We are almost done. Here is the next line of the proof:

  apply And.intro

Our goal statement is an "and" statement, which we can prove is true by separately proving both branches are true. This re-writes the goal in the following way:

▼ 2 goals
case left
U : Type
F G : Set (Set U)
x : U
h1 : ∃ t ∈ F ∩ G, x ∈ t
A : Set U
h2 : A ∈ F ∩ G ∧ x ∈ A
h3 : A ∈ F ∧ A ∈ G
⊢ x ∈ ⋃₀ F

case right
U : Type
F G : Set (Set U)
x : U
h1 : ∃ t ∈ F ∩ G, x ∈ t
A : Set U
h2 : A ∈ F ∩ G ∧ x ∈ A
h3 : A ∈ F ∧ A ∈ G
⊢ x ∈ ⋃₀ G

What Lean has done for us is it has split our goal into two subgoals. We will separately prove the left and right branches, and so complete the proof.

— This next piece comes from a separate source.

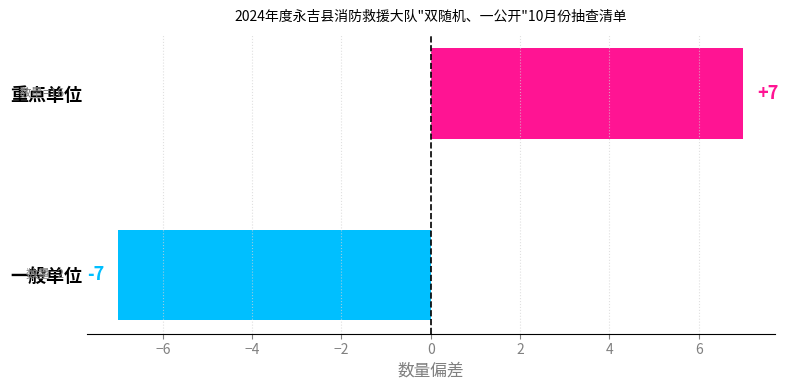

Are the bars horizontal?

Yes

Here is the proof of the left branch:

  ·
    show _ from Exists.intro A (And.intro h3.left h2.right)
    done

The dot indicates that we are proving a subgoal. show is a tactic that proves the goal using a combination of hypothesis. The Exists.intro tactic proves an existential goal (\( x \in \bigcup \mathcal{G} \) can be re-written as \( \exists t \in \mathcal{G}, x \in t \)) by providing an object with the required properties (in this case, A). And.intro proves an "and" goal by providing proofs of both branches. In this case, h3.left is a proof that A ∈ F and h2.right is a proof that x ∈ A.

The proof of the other branch proceed in the same way, so our proof is complete. At this point, we get a 🎉 emoji in our editor indicating we've successfully proved the goal.

Here's the complete proof:

theorem Ex_3_4_18_a (U : Type)
    (F G : (Set (Set U)))
    : ⋃₀(F ∩ G) ⊆ (⋃₀ F) ∩ (⋃₀ G)
    := by

  define
  fix x : U
  assume h1
  define; define at h1
  obtain (A : _) (h2 : _) from h1
  have h3 : _ := h2.left; define at h3
  apply And.intro
  ·
    show _ from Exists.intro A (And.intro h3.left h2.right)
    done
  ·
    show _ from Exists.intro A (And.intro h3.right h2.right)
    done

  done

I really like writing Lean proofs! If you want to get into writing Lean proofs, I started by playing the Natural Number Game. It's in the browser so you don't have to install anything, and it gives you a really good mental model for how to write Lean proofs.